The nest has lain dormant all winter. It is small, seeming a perfect cone with pointed side down, nestled within the crotch of three large branches of a naked tree, around twenty feet above the pavement.
It is early April and the nest’s builders, a pair of magpies, have returned. They are refurbishing it after the long winter’s assaults upon it. The temperatures are still mostly below freezing, but the birds are not deterred from their resolute occupation.
Their tree and others like it were planted a few decades ago by the builders of this neighborhood of well maintained apartments. The trees and buildings surround the Minneberg bus station, the gathering point for travel to and from nearby Stockholm City and beyond. This morning’s early travelers are the workday commuters. I am on my way to exercise at a club.
The bus will arrive in five minutes. I am captivated by the furious activity of the skata. They dash between the nest and nearby trees where they collect twigs and branches which suit their plan. Branches, some twice as long as the bird, are inspected, poked and prodded until one is selected and taken from the tree, snapped neatly by a twist of the head.

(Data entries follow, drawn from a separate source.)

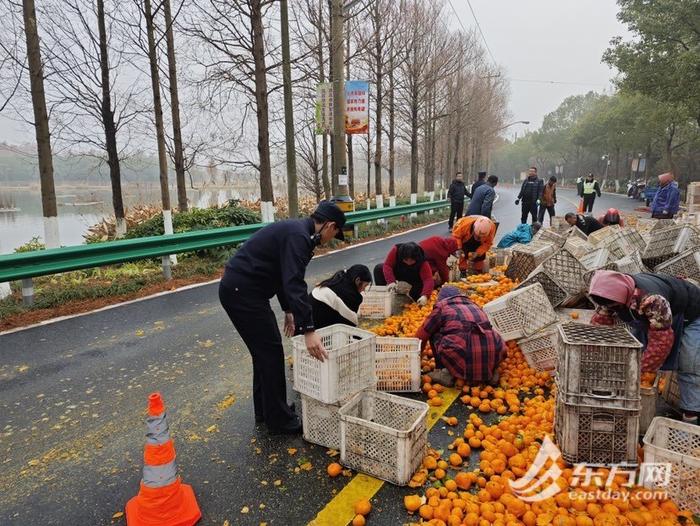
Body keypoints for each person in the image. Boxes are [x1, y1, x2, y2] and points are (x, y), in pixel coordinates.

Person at [219, 201, 346, 434]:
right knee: (271, 352)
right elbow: (294, 282)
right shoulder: (299, 237)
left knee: (263, 353)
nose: (331, 239)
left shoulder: (299, 233)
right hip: (243, 293)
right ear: (330, 225)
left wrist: (288, 310)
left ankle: (267, 411)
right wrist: (309, 330)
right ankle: (279, 420)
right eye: (335, 234)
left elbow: (281, 274)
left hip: (242, 290)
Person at [589, 270, 700, 423]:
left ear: (624, 295)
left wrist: (638, 371)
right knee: (634, 353)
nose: (612, 308)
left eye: (615, 305)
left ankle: (691, 415)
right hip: (658, 318)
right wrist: (597, 358)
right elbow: (600, 326)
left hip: (692, 313)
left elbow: (661, 342)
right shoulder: (611, 295)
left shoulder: (653, 301)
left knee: (689, 362)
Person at [415, 286, 506, 386]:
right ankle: (491, 372)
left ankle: (444, 372)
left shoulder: (442, 307)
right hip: (492, 353)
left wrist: (414, 360)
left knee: (433, 330)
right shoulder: (475, 305)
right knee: (487, 335)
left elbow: (421, 336)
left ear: (441, 298)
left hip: (464, 355)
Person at [309, 265, 372, 330]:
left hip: (305, 321)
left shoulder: (340, 278)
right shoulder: (351, 296)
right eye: (365, 285)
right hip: (314, 329)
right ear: (357, 280)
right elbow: (351, 324)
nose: (364, 289)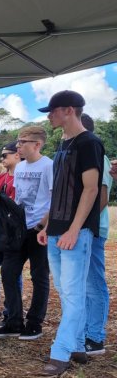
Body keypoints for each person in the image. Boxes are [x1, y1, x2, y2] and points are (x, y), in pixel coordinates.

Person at [36, 90, 103, 377]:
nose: (49, 116)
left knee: (73, 293)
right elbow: (59, 190)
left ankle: (60, 353)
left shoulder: (89, 143)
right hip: (57, 231)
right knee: (65, 292)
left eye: (52, 111)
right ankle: (76, 345)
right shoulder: (63, 143)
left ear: (69, 111)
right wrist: (49, 225)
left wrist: (75, 229)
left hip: (76, 233)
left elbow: (91, 189)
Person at [0, 126, 52, 341]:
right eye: (18, 141)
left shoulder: (49, 166)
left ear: (37, 144)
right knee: (8, 272)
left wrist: (42, 226)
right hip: (18, 230)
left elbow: (54, 201)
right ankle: (13, 320)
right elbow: (18, 198)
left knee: (39, 276)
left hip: (39, 230)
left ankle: (34, 323)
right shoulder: (21, 168)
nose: (19, 145)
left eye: (23, 141)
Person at [79, 114, 112, 356]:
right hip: (83, 229)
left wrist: (83, 224)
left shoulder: (99, 158)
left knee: (94, 284)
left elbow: (101, 196)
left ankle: (95, 336)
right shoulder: (85, 156)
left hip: (93, 230)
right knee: (84, 284)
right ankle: (87, 330)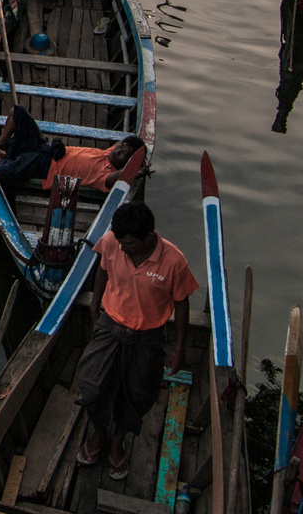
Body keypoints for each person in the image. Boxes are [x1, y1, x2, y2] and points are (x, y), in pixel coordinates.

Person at [74, 202, 199, 481]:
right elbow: (103, 269)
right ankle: (99, 433)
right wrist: (95, 302)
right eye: (120, 241)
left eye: (129, 243)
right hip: (110, 323)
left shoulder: (174, 261)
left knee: (139, 392)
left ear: (148, 236)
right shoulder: (111, 242)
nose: (123, 248)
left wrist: (179, 349)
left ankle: (117, 441)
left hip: (148, 334)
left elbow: (181, 304)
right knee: (91, 384)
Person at [0, 104, 64, 187]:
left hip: (44, 164)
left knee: (5, 172)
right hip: (44, 147)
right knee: (18, 111)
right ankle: (1, 142)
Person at [43, 135, 145, 192]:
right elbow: (127, 139)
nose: (119, 150)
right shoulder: (108, 153)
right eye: (121, 146)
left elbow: (123, 173)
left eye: (125, 153)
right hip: (48, 150)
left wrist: (136, 168)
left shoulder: (105, 175)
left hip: (45, 169)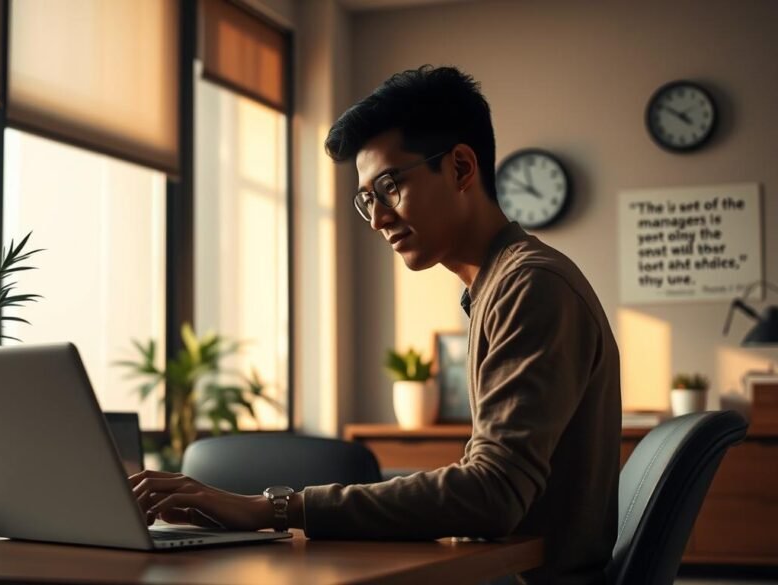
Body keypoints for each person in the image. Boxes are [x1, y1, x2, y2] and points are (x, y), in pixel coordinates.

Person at [130, 65, 621, 585]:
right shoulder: (496, 286)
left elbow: (492, 494)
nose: (378, 218)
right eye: (366, 199)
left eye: (389, 186)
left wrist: (270, 509)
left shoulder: (530, 285)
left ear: (459, 168)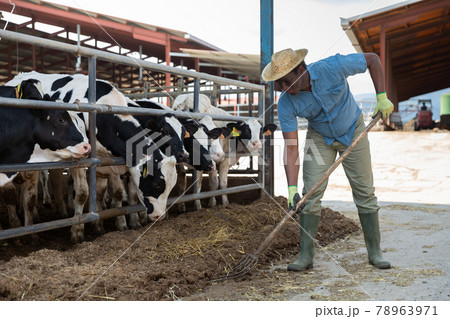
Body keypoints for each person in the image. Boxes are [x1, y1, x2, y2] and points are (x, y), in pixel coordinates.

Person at [261, 48, 393, 271]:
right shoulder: (286, 102)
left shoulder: (332, 67)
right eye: (279, 84)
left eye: (286, 82)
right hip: (320, 138)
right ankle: (305, 256)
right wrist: (291, 188)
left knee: (364, 192)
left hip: (352, 129)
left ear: (301, 70)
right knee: (309, 195)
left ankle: (375, 253)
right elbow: (291, 147)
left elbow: (373, 59)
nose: (284, 89)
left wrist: (381, 97)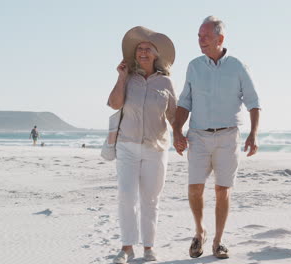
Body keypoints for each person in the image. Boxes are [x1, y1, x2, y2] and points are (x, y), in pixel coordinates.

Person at [173, 16, 261, 259]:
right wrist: (176, 131)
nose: (200, 41)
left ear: (220, 39)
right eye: (199, 36)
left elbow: (254, 103)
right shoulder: (194, 66)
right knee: (194, 188)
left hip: (228, 136)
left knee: (223, 190)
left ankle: (219, 241)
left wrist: (253, 134)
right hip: (198, 136)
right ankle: (199, 231)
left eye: (205, 36)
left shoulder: (238, 67)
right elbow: (184, 102)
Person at [107, 26, 177, 263]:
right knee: (126, 196)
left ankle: (148, 248)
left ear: (156, 54)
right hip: (127, 145)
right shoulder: (129, 79)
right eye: (139, 49)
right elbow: (114, 104)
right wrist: (121, 77)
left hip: (156, 148)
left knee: (150, 199)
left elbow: (173, 116)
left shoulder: (166, 83)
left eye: (148, 49)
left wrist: (180, 135)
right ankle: (127, 247)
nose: (143, 52)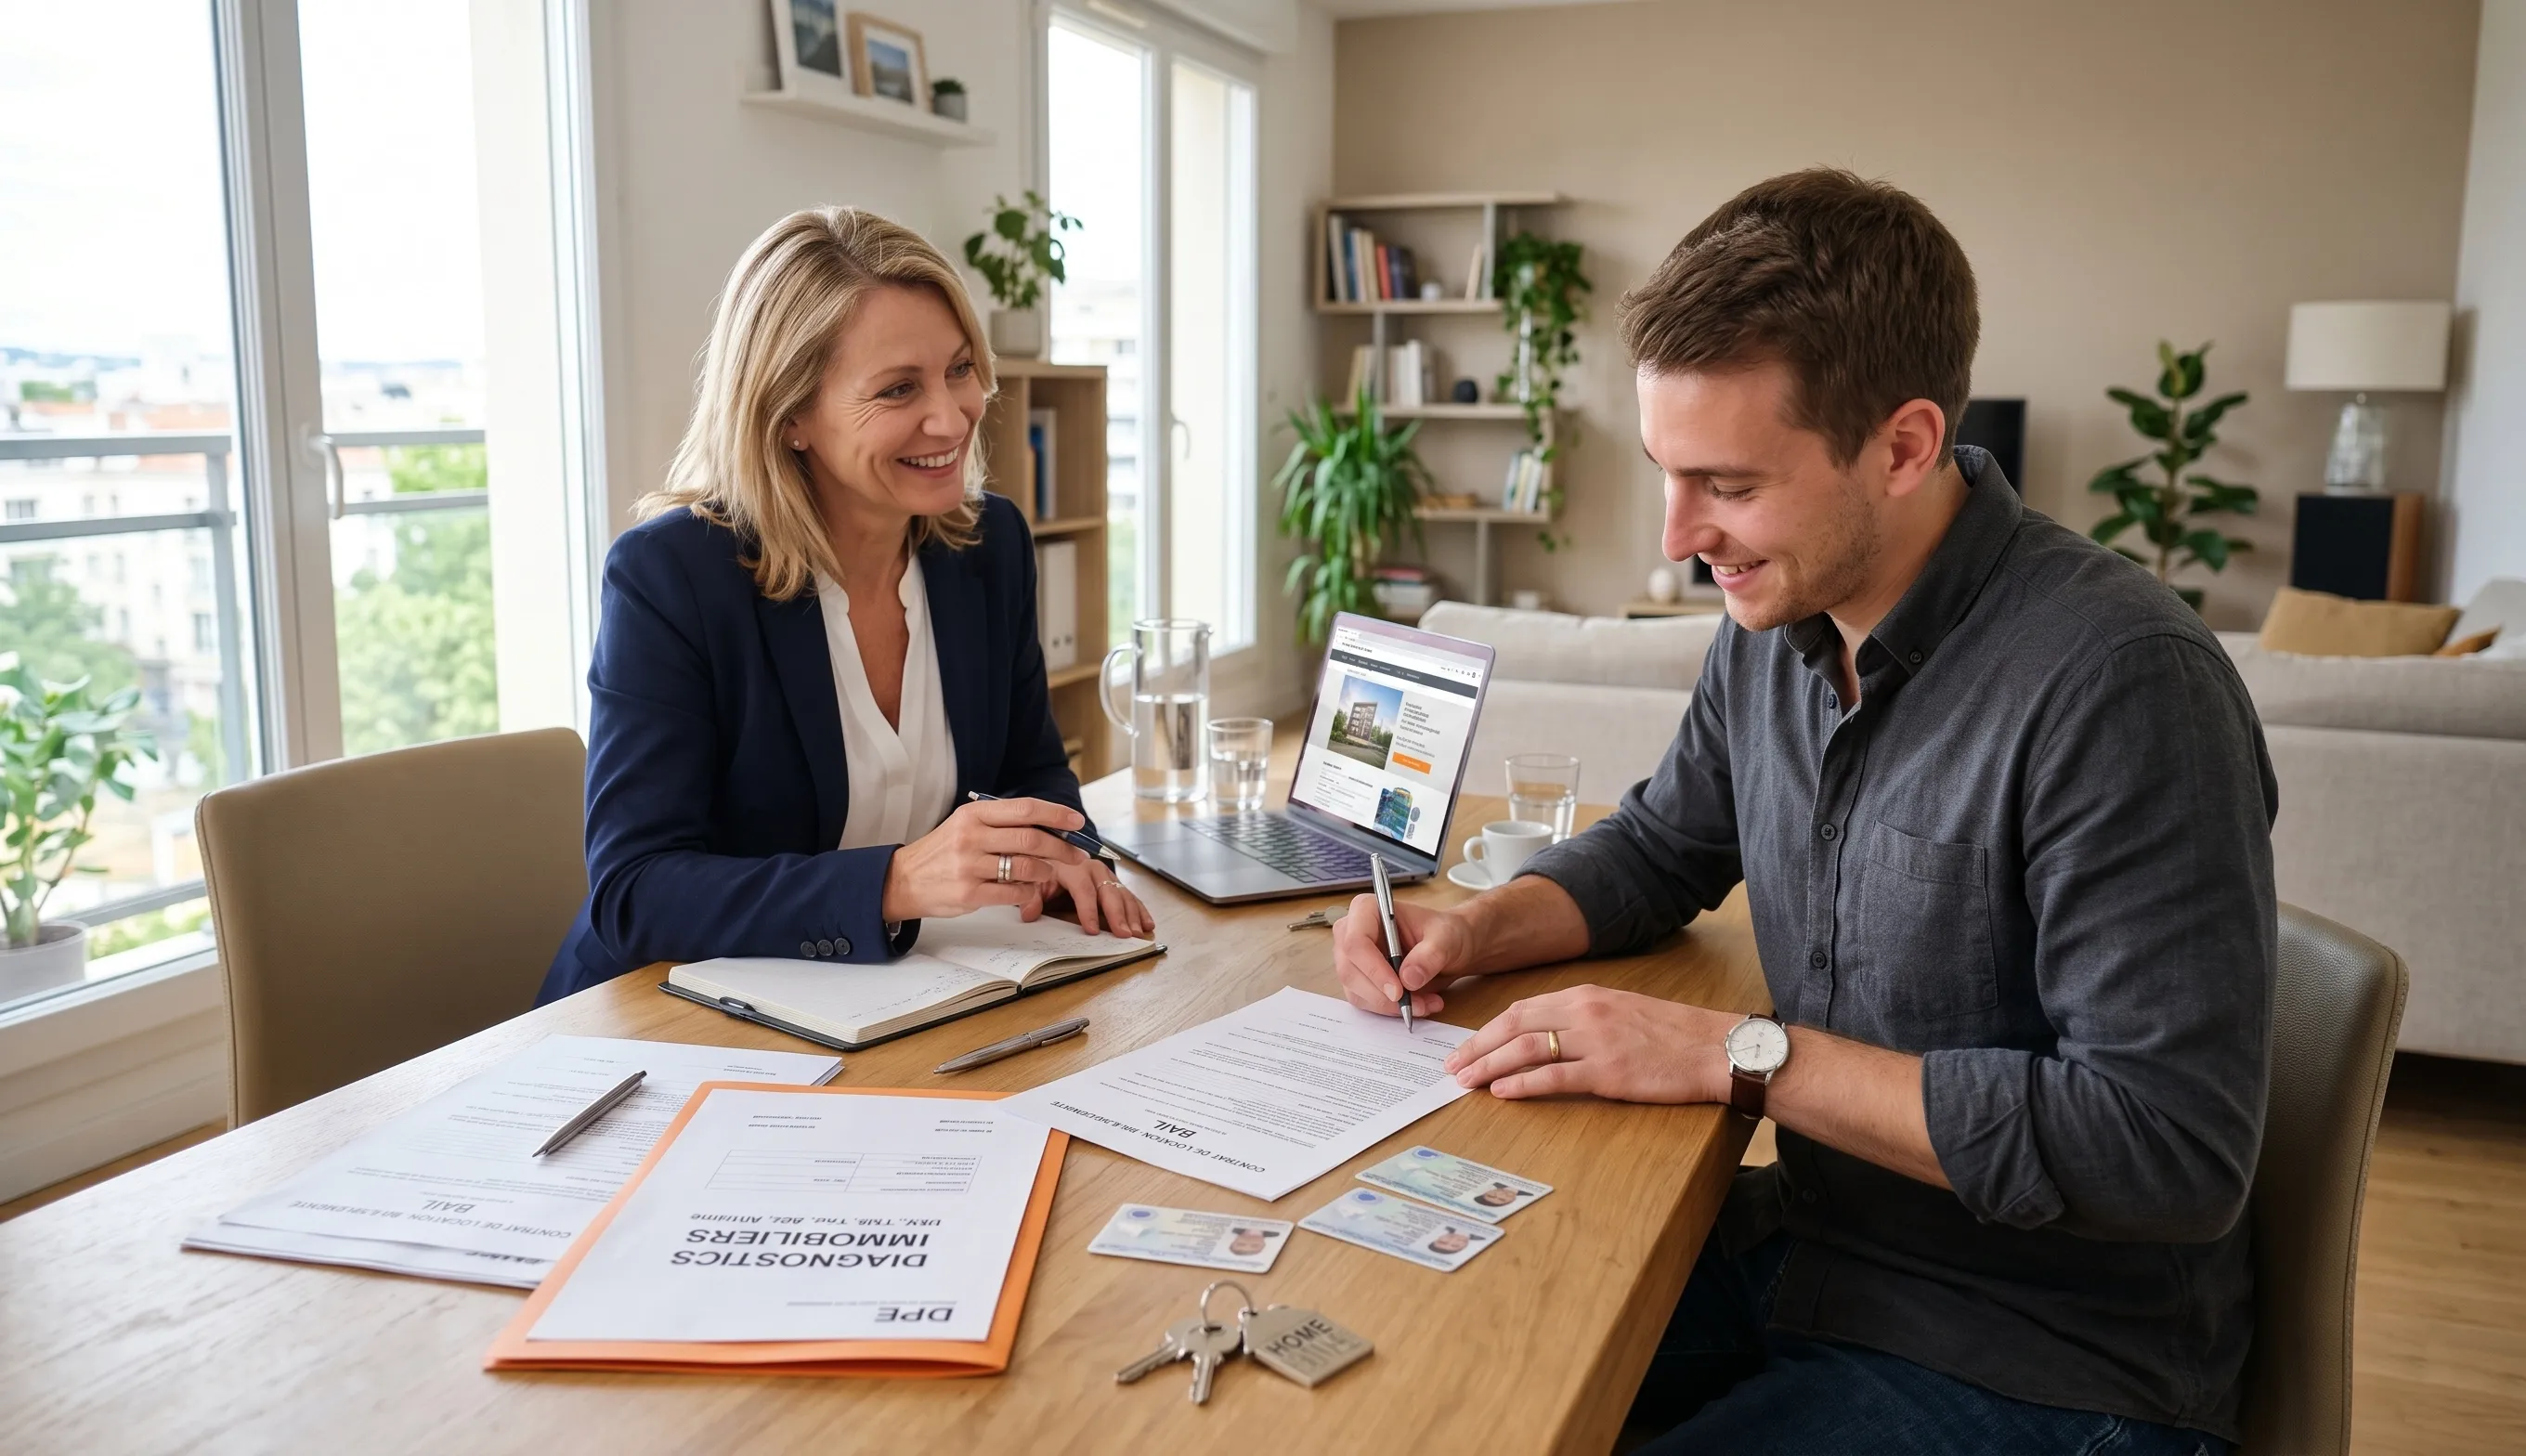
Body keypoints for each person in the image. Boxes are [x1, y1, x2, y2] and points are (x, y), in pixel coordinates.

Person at [1332, 170, 2272, 1455]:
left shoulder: (2122, 688)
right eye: (1669, 474)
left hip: (2047, 1355)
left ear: (1901, 445)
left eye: (1726, 484)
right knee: (1420, 1374)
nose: (1677, 536)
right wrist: (1478, 931)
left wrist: (1732, 1056)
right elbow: (1665, 845)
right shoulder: (1773, 627)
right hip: (1821, 1254)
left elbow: (2165, 1147)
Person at [540, 207, 1152, 1002]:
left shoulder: (988, 544)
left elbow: (1029, 769)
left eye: (960, 369)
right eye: (899, 388)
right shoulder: (672, 577)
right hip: (662, 1021)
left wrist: (1075, 865)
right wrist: (895, 882)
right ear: (791, 416)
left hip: (886, 1003)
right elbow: (636, 889)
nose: (953, 415)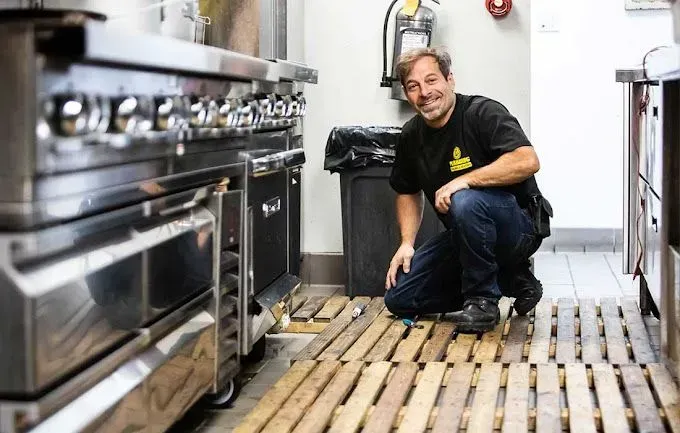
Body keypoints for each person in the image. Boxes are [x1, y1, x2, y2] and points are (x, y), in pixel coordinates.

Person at [384, 47, 553, 333]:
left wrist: (465, 180)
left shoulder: (483, 112)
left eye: (432, 80)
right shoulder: (411, 135)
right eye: (413, 86)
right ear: (406, 93)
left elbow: (527, 160)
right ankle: (511, 279)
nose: (424, 92)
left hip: (520, 228)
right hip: (467, 238)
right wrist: (406, 243)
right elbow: (406, 190)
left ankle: (483, 301)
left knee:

It is difficult to navigate, with a long branch in her beak, from the middle of a tree into the space between the trees and thence to the center of the nesting tree. One was forced by interfering branches to drop hers to the ground. Since she had so carefully chosen it, I thought she might retrieve it from the ground. She doesn’t, and I speculate on the reasons why Nature may have dictated that she shouldn’t.
Sometimes both birds are in the nest, each with branches they have captured, interweaving them collaboratively with those already laid in.
The bus arrives and I reluctantly enter it, regretting that I can’t interrupt my routine to continue watching the construction project.